Highlights & Insights¶
- Doubt as metacognition: This is the first work to systematically quantify the functional role of self-doubt expressions (e.g., "Wait / Let me check") in reasoning LLMs. These expressions are not redundant outputs but constitute an active recovery mechanism — a form of metacognitive capability that emerges from RLVR training. This finding carries important implications for understanding emergent behaviors induced by RLVR training.
- Absence of style invariance: Paraphrasing preserves semantics but alters style, which is sufficient to degrade performance. This reveals a deeper issue: the robustness of current reasoning LLMs partly depends on specific linguistic styles (hedging, self-questioning) rather than purely on logical reasoning capability.
- Practical implications — risks of tool output injection: In agentic systems, intermediate results returned by tools are injected into the CoT. This work quantifies the impact of such injections (up to +665% computational overhead), providing empirical guidance for optimizing inference efficiency.
Limitations & Future Work¶
- Only open-source models are evaluated; closed-source reasoning models such as o1/o3 are not included.
- The 600 math problems are restricted to those all models answer correctly, which may overestimate robustness — recovery ability may be substantially weaker on harder problems.
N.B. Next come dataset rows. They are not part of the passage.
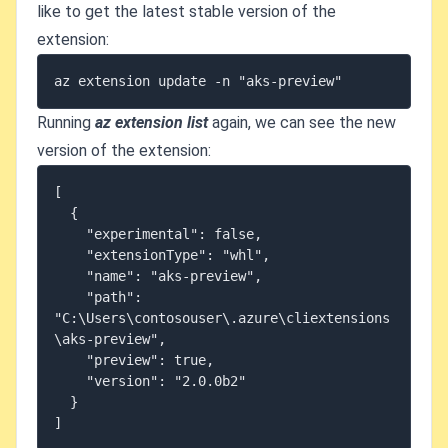
like to get the latest stable version of the
extension:
Running
az extension list
again, we can see the new
version of the extension:
[

  {

    "experimental": false,

    "extensionType": "whl",

    "name": "aks-preview",

    "path": 
"C:\Users\contosouser\.azure\cliextensions
\aks-preview",

    "preview": true,

    "version": "2.0.0b2"

  }
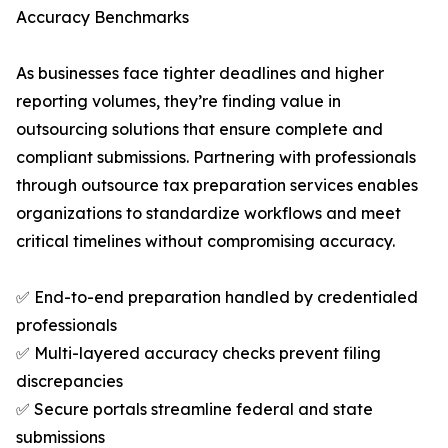
Accuracy Benchmarks
As businesses face tighter deadlines and higher
reporting volumes, they’re finding value in
outsourcing solutions that ensure complete and
compliant submissions. Partnering with professionals
through outsource tax preparation services enables
organizations to standardize workflows and meet
critical timelines without compromising accuracy.
✅ End-to-end preparation handled by credentialed
professionals
✅ Multi-layered accuracy checks prevent filing
discrepancies
✅ Secure portals streamline federal and state
submissions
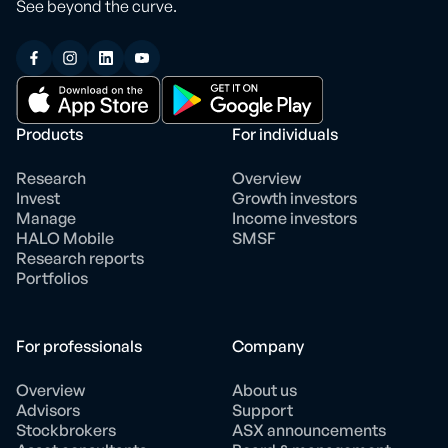
See beyond the curve.
Products
For individuals
Research
Overview
Invest
Growth investors
Manage
Income investors
HALO Mobile
SMSF
Research reports
Portfolios
For professionals
Company
Overview
About us
Advisors
Support
Stockbrokers
ASX announcements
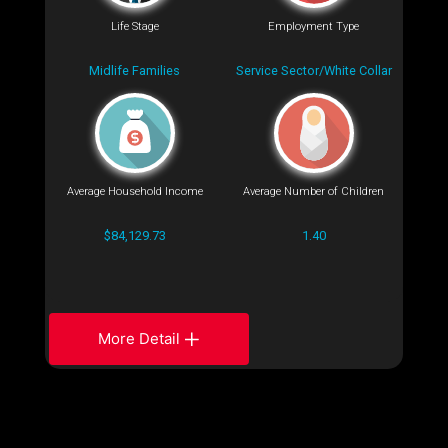
Life Stage
Employment Type
Midlife Families
Service Sector/White Collar
Average Household Income
Average Number of Children
$84,129.73
1.40
More Detail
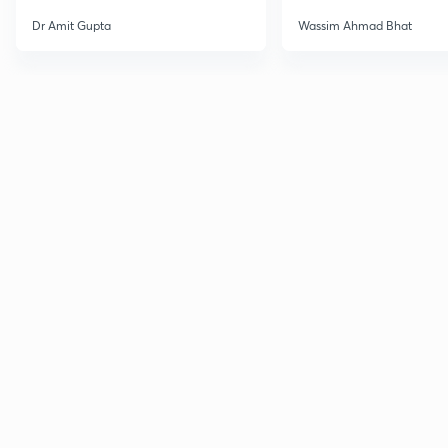
Dr Amit Gupta
Wassim Ahmad Bhat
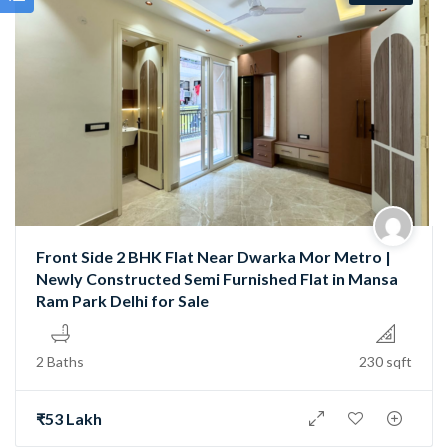
Front Side 2 BHK Flat Near Dwarka Mor Metro |
Newly Constructed Semi Furnished Flat in Mansa
Ram Park Delhi for Sale
2 Baths
230 sqft
₹53 Lakh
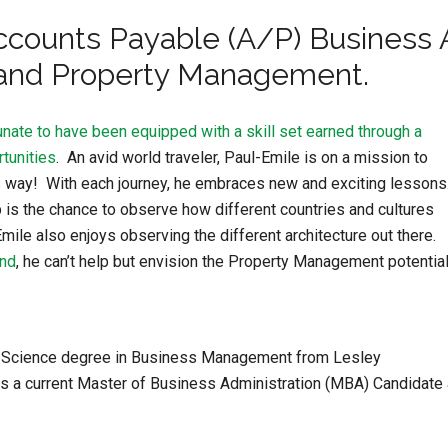
ccounts Payable (A/P) Business A
 and Property Management.
nate to have been equipped with a skill set earned through a
tunities
. An avid world traveler, Paul-Emile is on a mission to
 his way! With each journey, he embraces new and exciting lessons
is the chance to observe how different countries and cultures
Emile also enjoys observing the different architecture out there.
und
, he can’t help but envision the Property Management potential
of Science degree in Business Management from Lesley
 is a current Master of Business Administration (MBA) Candidate 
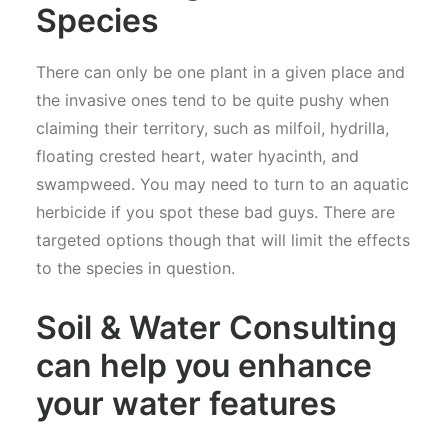
Species
There can only be one plant in a given place and
the invasive ones tend to be quite pushy when
claiming their territory, such as milfoil, hydrilla,
floating crested heart, water hyacinth, and
swampweed. You may need to turn to an aquatic
herbicide if you spot these bad guys. There are
targeted options though that will limit the effects
to the species in question.
Soil & Water Consulting
can help you enhance
your water features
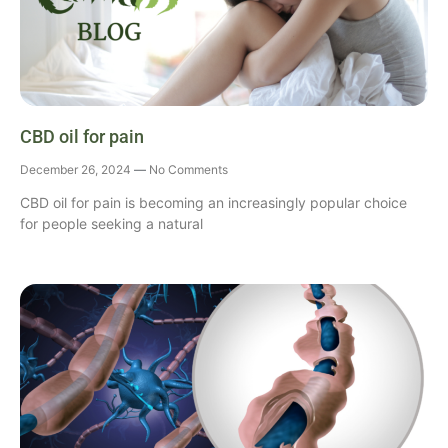
CBD oil for pain
December 26, 2024
No Comments
CBD oil for pain is becoming an increasingly popular choice
for people seeking a natural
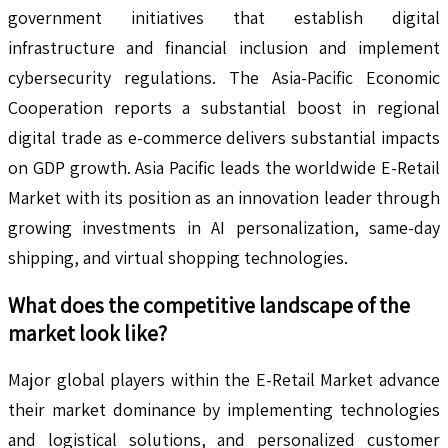
government initiatives that establish digital
infrastructure and financial inclusion and implement
cybersecurity regulations. The Asia-Pacific Economic
Cooperation reports a substantial boost in regional
digital trade as e-commerce delivers substantial impacts
on GDP growth. Asia Pacific leads the worldwide E-Retail
Market with its position as an innovation leader through
growing investments in AI personalization, same-day
shipping, and virtual shopping technologies.
What does the competitive landscape of the
market look like?
Major global players within the E-Retail Market advance
their market dominance by implementing technologies
and logistical solutions, and personalized customer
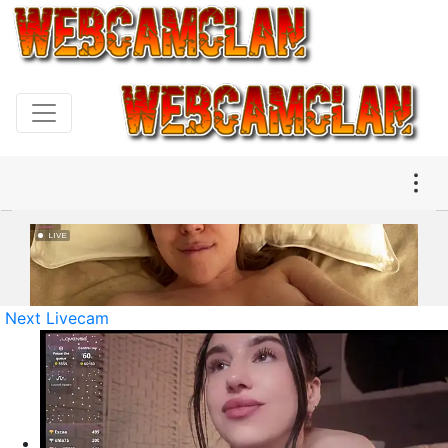
Next Livecam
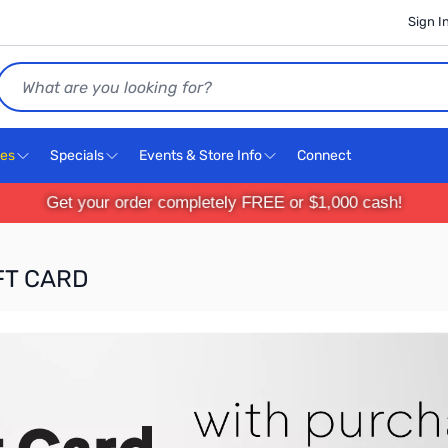
Sign I
Search
ces
Specials
Events & Store Info
Connect
Get your order completely FREE or $1,000 cash!
IFT CARD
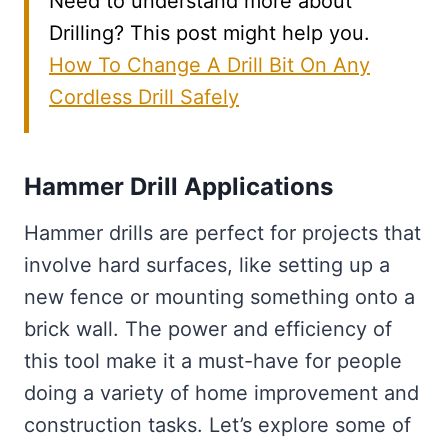
Need to understand more about
Drilling? This post might help you.
How To Change A Drill Bit On Any
Cordless Drill Safely
Hammer Drill Applications
Hammer drills are perfect for projects that
involve hard surfaces, like setting up a
new fence or mounting something onto a
brick wall. The power and efficiency of
this tool make it a must-have for people
doing a variety of home improvement and
construction tasks. Let’s explore some of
- Interventions are applied only at a single step; real-world scenarios may involve multiple consecutive perturbations.
- The paper does not explore how to improve style invariance through training (e.g., incorporating paraphrased traces into RLVR training).
Related Work & Insights¶
- vs. BIG-Bench Mistake: That benchmark measures error localization ability; this work extends the scope to measure error recovery ability. Reasoning LLMs significantly outperform conventional LLMs on error localization (GPT-4 achieves only 17–62% across tasks, while reasoning models reach 66–94%).
- vs. Yang et al. (2025): Their work injects misleading content at the beginning of the CoT; this paper intervenes at arbitrary timesteps using the model's own CoT, more closely reflecting real-world conditions.
- Implications for training: RLVR training should preserve doubt expressions, improve style robustness, and develop efficient recovery strategies to control token overhead.
Rating¶
- Novelty: ⭐⭐⭐⭐ — First systematic robustness benchmark for reasoning LLM CoT; the discovery of the doubt mechanism is a significant insight.
- Experimental Thoroughness: ⭐⭐⭐⭐⭐ — 9 models × 7 interventions × 3 domains × 2.92 million chains; impressively large scale.
- Writing Quality: ⭐⭐⭐⭐ — Clear structure, detailed experimental reporting, and rich figures.
- Value: ⭐⭐⭐⭐ — Provides systematic empirical evidence on reasoning LLM robustness, with practical guidance for deployment safety and training improvement.